INSTRUCTION: Set down the full listing below word for word; pictures stay out of the copy.
*** Block opens ***
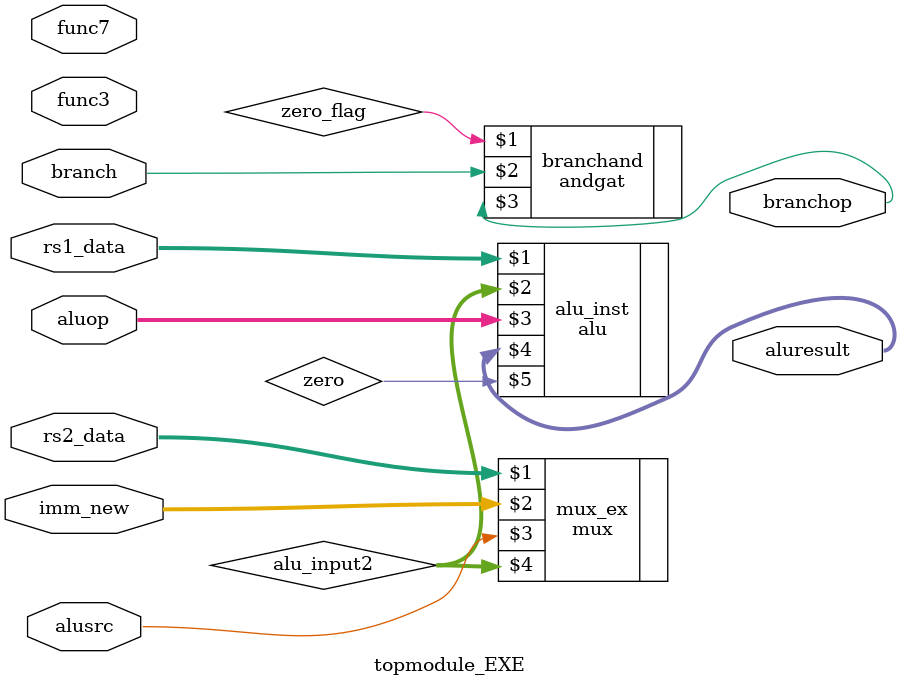
<source format=sv>
`timescale 1ns / 1ps



module topmodule_EXE (
    input logic [31:0] rs1_data,        
    input logic [31:0] rs2_data,        
    input logic [31:0] imm_new,         
    input logic alusrc,                 
    input logic branch,
    input logic [2:0]func3,
    input logic [6:0]func7,                 
    input logic [3:0] aluop,           
    output logic [31:0] aluresult,     
    output logic branchop          
);

    // Internal Signals
    logic [31:0] alu_input2;            // ALU input 2 (either rs2_data or immediate)
    logic zero_flag;                    // Zero flag from ALU (1 if ALU result is zero)

    // MUX to select between rs2_data and imm_new with select=alusrc
    mux mux_ex(rs2_data,imm_new,alusrc,alu_input2);
   
    // ALU instantiation
    alu alu_inst(rs1_data, alu_input2, aluop,aluresult,zero      
    );

    // AND gate for branch decision: branch_taken is high if both Branch and zero_flag are high
    andgat branchand(zero_flag,branch,branchop);

endmodule

</source>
*** Block closes ***
YOUR RESPONSE:
<source format=sv>
`timescale 1ns / 1ps



module topmodule_EXE (
    input logic [31:0] rs1_data,        
    input logic [31:0] rs2_data,        
    input logic [31:0] imm_new,         
    input logic alusrc,                 
    input logic branch,
    input logic [2:0]func3,
    input logic [6:0]func7,                 
    input logic [3:0] aluop,           
    output logic [31:0] aluresult,     
    output logic branchop          
);

    // Internal Signals
    logic [31:0] alu_input2;            // ALU input 2 (either rs2_data or immediate)
    logic zero_flag;                    // Zero flag from ALU (1 if ALU result is zero)

    // MUX to select between rs2_data and imm_new with select=alusrc
    mux mux_ex(rs2_data,imm_new,alusrc,alu_input2);
   
    // ALU instantiation
    alu alu_inst(rs1_data, alu_input2, aluop,aluresult,zero      
    );

    // AND gate for branch decision: branch_taken is high if both Branch and zero_flag are high
    andgat branchand(zero_flag,branch,branchop);

endmodule

</source>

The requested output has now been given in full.